We always had an abundance of crops, vegetables and livestock. We did not have much money but we always had food, good food.
Tatay was a farmer at heart. He filled up my grade I enrolment form and wrote farmer as his occupation. It wasn’t until I was in Grade IV that I learned he was actually teaching in a state college in Tacloban City, the capital of Leyte. I will always bless him and this humble home he lovingly built for us.
I visit this hallowed place on holidays and I get the chance to reminisce on how it was back when I was a child. I mark the spots where we had our afternoon’s game of “Get In” (Patintero), “Bado-Bado” and “Sato”. Most of these are now dwelling places of young newly-married couples who are either my relatives or related to the spouses of my cousins.
I smile when I see the barangay roads where we used to have bicycle races. It is where I had my first big wound and had my knees skinned when I attempted to topple a coconut tree while learning how to ride a bike.
Then I turn my sight to the “Halublakan” (hollow block factory) across the street.

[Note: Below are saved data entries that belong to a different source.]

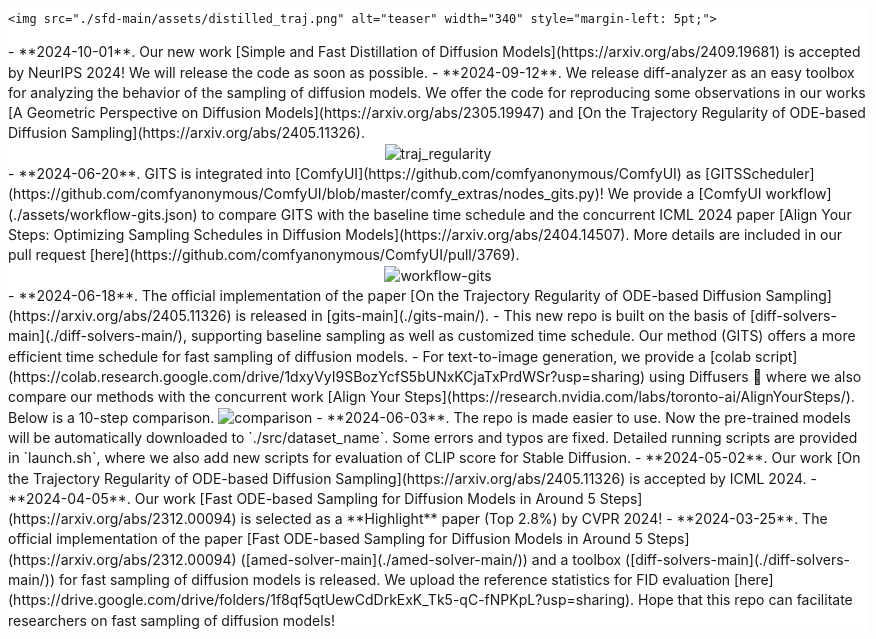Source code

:     <img src="./sfd-main/assets/distilled_traj.png" alt="teaser" width="340" style="margin-left: 5pt;">
  </div>
- **2024-10-01**. Our new work [Simple and Fast Distillation of Diffusion Models](https://arxiv.org/abs/2409.19681) is accepted by NeurIPS 2024! We will release the code as soon as possible.
- **2024-09-12**. We release diff-analyzer as an easy toolbox for analyzing the behavior of the sampling of diffusion models. We offer the code for reproducing some observations in our works [A Geometric Perspective on Diffusion Models](https://arxiv.org/abs/2305.19947) and [On the Trajectory Regularity of ODE-based Diffusion Sampling](https://arxiv.org/abs/2405.11326). <div style="text-align: center;"><img src="./gits-main/assets/traj_3d.png" alt="traj_regularity" width="800px"></div>
- **2024-06-20**. GITS is integrated into [ComfyUI](https://github.com/comfyanonymous/ComfyUI) as [GITSScheduler](https://github.com/comfyanonymous/ComfyUI/blob/master/comfy_extras/nodes_gits.py)! We provide a [ComfyUI workflow](./assets/workflow-gits.json) to compare GITS with the baseline time schedule and the concurrent ICML 2024 paper [Align Your Steps: Optimizing Sampling Schedules in Diffusion Models](https://arxiv.org/abs/2404.14507). More details are included in our pull request [here](https://github.com/comfyanonymous/ComfyUI/pull/3769). <div style="text-align: center;"><img src="assets/workflow-gits.png" alt="workflow-gits" width="800px"></div>
- **2024-06-18**. The official implementation of the paper [On the Trajectory Regularity of ODE-based Diffusion Sampling](https://arxiv.org/abs/2405.11326) is released in [gits-main](./gits-main/). 
  - This new repo is built on the basis of [diff-solvers-main](./diff-solvers-main/), supporting baseline sampling as well as customized time schedule. Our method (GITS) offers a more efficient time schedule for fast sampling of diffusion models.
  - For text-to-image generation, we provide a [colab script](https://colab.research.google.com/drive/1dxyVyI9SBozYcfS5bUNxKCjaTxPrdWSr?usp=sharing) using Diffusers 🧨 where we also compare our methods with the concurrent work [Align Your Steps](https://research.nvidia.com/labs/toronto-ai/AlignYourSteps/). Below is a 10-step comparison.
  <img src="assets/comparison.jpg" alt="comparison">
- **2024-06-03**. The repo is made easier to use. Now the pre-trained models will be automatically downloaded to `./src/dataset_name`. Some errors and typos are fixed. Detailed running scripts are provided in `launch.sh`, where we also add new scripts for evaluation of CLIP score for Stable Diffusion.
- **2024-05-02**. Our work [On the Trajectory Regularity of ODE-based Diffusion Sampling](https://arxiv.org/abs/2405.11326) is accepted by ICML 2024.
- **2024-04-05**. Our work [Fast ODE-based Sampling for Diffusion Models in Around 5 Steps](https://arxiv.org/abs/2312.00094) is selected as a **Highlight** paper (Top 2.8%) by CVPR 2024!
- **2024-03-25**. The official implementation of the paper [Fast ODE-based Sampling for Diffusion Models in Around 5 Steps](https://arxiv.org/abs/2312.00094) ([amed-solver-main](./amed-solver-main/)) and a toolbox ([diff-solvers-main](./diff-solvers-main/)) for fast sampling of diffusion models is released. We upload the reference statistics for FID evaluation [here](https://drive.google.com/drive/folders/1f8qf5qtUewCdDrkExK_Tk5-qC-fNPKpL?usp=sharing). Hope that this repo can facilitate researchers on fast sampling of diffusion models!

I look for the high piles of gravel and sand which served as our “slides” when we were kids. We used to race going up these piles and slide down using coconut palms. And sometimes we would tumble down in a heap of arms, legs, sand and palms.
Remembering those times, I could almost taste the sand on my lips all over again. I could feel its sting in my eyes and its gritty roughness on my neck, arms and legs. I could hear the carefree laughter of those naive daring kids. I could even see this dark boyish girl in blue shorts and white top tumbling down, picking herself up, and running up the sandy slope again. That was me having a lot of fun!